Back to Devilutionx

Segmenter for gettext (.po) translation files

tools/segmenter/README.md

1.5.51.9 KB
Original Source

Segmenter for gettext (.po) translation files

Inserts ZWSP between the segments of Chinese and Japanese text.

For Chinese, uses a high quality zh_segmentation model from Google: https://tfhub.dev/google/zh_segmentation/1.

For Japanese, uses Sudachi.

Pre-requisites

  1. Python. The easiest way to install Python on any Linux system is https://github.com/asdf-vm/asdf. On Windows you can use the official installer. Note that the Python version must be supported by tensorflow (this is usually not the latest Python version).

  2. gettext.
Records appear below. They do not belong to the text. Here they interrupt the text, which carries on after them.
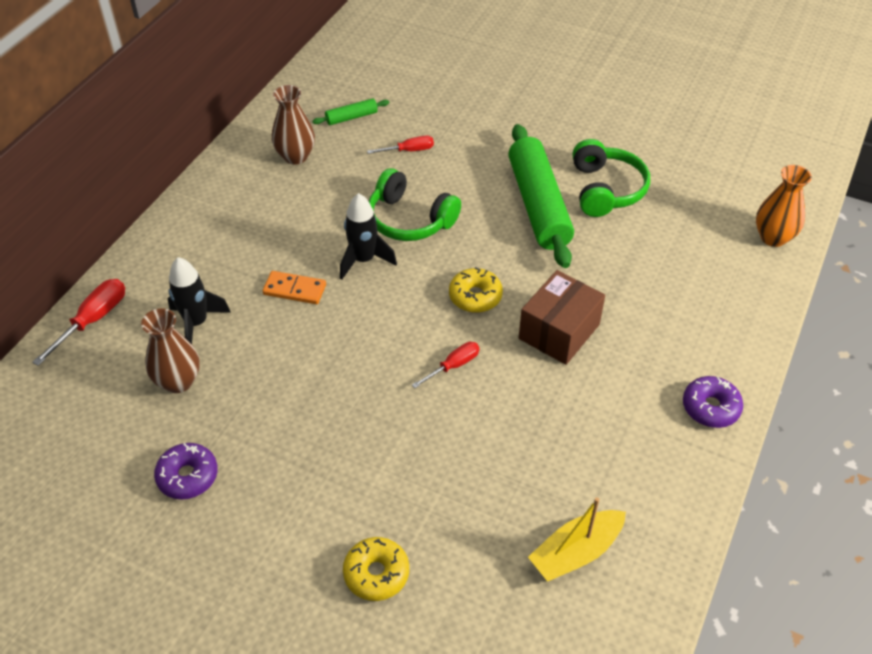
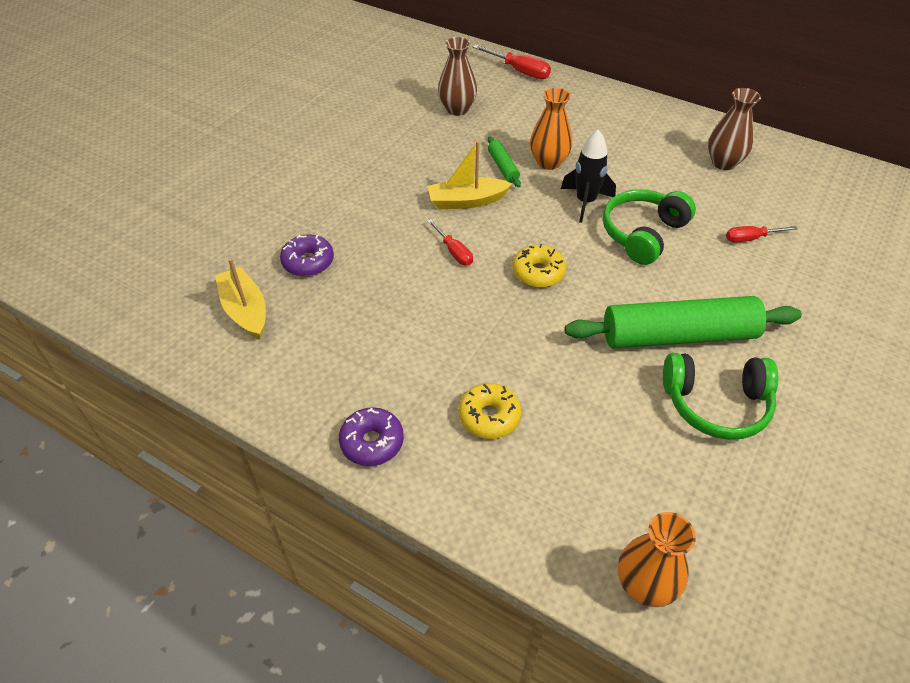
camera: 95 degrees right, 0 degrees up
purple donut [154,443,218,499] -> purple donut moved to [280,234,334,276]
black rocket [168,257,230,344] -> none
orange domino [263,271,326,304] -> orange vase [530,87,573,170]
green rolling pin [312,98,390,125] -> green rolling pin moved to [488,136,521,187]
yellow donut [343,537,409,601] -> yellow donut moved to [458,383,522,439]
red screwdriver [367,136,434,154] -> red screwdriver turned 90 degrees clockwise [726,226,798,243]
brown box [519,270,605,365] -> none
none -> yellow boat [428,141,512,209]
On Windows you can use this installer.

  3. Python packages:

    shell
    pip install --upgrade -r tools/segmenter/requirements.txt
    

Usage

To re-segment all the translation files:

shell
tools/segmenter/segment_all.py

To re-segment the Chinese translation files:

shell
tools/segmenter/segment_zh.py --input_path Translations/zh_CN.po
tools/segmenter/segment_zh.py --input_path Translations/zh_TW.po

To re-segment the Japanese translation files:

shell
tools/segmenter/segment_ja.py --input_path Translations/ja.po

Additionaly, you can provide a different separator, such as --separator='|', for debugging.

This tool performs a number of replacements to make sure interpolations are not affected etc.

You can also see the segmenter output for a given string like this:

console
tools/segmenter/segment_zh.py --debug '返回到 {:d} 层'
返回|到 {:d} 层

When inspecting the diffs, you can use sed to display the segments, e.g.:

bash
git diff --color | sed "s/$(echo -ne '\u200B')/|/g"